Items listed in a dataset
· · · · ·

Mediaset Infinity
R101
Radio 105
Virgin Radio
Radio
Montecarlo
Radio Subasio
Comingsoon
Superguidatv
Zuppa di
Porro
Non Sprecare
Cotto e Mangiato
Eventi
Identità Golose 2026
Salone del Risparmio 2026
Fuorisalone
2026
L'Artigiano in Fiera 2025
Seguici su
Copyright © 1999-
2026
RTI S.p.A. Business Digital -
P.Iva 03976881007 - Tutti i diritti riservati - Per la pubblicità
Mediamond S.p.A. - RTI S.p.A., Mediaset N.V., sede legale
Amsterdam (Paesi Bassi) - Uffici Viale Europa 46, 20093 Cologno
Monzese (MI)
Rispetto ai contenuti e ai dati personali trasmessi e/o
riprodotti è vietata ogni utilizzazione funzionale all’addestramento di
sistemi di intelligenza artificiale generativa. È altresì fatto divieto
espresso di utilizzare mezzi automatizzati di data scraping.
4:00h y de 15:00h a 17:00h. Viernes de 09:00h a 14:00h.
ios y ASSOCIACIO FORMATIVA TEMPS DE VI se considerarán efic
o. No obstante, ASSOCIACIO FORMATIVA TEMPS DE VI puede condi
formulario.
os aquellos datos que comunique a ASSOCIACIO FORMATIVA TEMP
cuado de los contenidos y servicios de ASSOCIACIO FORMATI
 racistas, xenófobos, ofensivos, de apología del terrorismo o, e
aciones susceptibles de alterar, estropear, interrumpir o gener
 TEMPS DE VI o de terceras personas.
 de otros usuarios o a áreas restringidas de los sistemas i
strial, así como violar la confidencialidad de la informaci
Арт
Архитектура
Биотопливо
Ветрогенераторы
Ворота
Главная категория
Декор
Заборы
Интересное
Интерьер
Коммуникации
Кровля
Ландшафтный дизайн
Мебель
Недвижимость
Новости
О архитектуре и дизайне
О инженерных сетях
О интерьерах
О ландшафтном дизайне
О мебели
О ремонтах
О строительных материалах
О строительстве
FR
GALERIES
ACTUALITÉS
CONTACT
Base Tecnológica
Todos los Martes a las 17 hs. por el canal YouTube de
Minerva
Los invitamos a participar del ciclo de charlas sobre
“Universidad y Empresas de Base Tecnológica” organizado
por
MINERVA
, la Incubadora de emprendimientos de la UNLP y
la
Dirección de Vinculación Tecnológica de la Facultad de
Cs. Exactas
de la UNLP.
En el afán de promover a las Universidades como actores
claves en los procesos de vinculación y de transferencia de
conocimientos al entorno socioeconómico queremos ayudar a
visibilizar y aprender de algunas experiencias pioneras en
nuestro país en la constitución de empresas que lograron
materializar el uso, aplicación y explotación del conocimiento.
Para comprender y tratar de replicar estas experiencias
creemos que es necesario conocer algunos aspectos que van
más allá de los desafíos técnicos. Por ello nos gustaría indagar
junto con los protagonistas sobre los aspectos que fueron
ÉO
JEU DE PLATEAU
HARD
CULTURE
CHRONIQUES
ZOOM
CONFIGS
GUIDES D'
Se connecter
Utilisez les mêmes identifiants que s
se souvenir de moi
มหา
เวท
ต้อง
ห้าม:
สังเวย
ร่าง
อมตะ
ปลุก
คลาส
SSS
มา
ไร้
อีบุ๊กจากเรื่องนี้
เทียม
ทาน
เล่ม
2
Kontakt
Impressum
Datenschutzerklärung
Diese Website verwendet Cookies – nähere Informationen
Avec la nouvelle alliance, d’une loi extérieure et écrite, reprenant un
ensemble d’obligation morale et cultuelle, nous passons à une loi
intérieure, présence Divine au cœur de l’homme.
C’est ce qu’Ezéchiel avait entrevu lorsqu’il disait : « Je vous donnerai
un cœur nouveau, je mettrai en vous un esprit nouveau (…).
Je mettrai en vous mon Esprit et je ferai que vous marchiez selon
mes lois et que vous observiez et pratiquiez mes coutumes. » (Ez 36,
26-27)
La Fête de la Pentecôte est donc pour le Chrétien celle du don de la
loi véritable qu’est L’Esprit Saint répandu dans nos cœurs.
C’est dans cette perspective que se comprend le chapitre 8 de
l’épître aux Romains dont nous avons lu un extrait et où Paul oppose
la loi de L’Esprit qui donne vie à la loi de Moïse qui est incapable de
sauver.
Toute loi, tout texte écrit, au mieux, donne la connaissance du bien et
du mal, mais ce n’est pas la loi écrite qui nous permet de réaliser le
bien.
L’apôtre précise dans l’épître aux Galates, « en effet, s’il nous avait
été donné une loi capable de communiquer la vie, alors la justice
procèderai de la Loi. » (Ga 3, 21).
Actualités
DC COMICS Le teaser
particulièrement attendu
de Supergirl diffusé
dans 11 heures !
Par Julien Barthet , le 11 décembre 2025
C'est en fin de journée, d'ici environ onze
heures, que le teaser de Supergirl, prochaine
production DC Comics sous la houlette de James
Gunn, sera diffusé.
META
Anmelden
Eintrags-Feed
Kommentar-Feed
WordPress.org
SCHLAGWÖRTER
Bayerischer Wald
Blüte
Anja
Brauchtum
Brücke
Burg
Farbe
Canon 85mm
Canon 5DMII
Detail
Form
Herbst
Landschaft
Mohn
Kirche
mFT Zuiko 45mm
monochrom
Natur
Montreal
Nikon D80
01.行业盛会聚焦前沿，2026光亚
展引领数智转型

· · · · ·

--- WHAT YOU HAVE TO DO ---
Copy out each line of the records where the word "дизайне" appears.

--- ANSWER AREA ---
О архитектуре и дизайне
О ландшафтном дизайне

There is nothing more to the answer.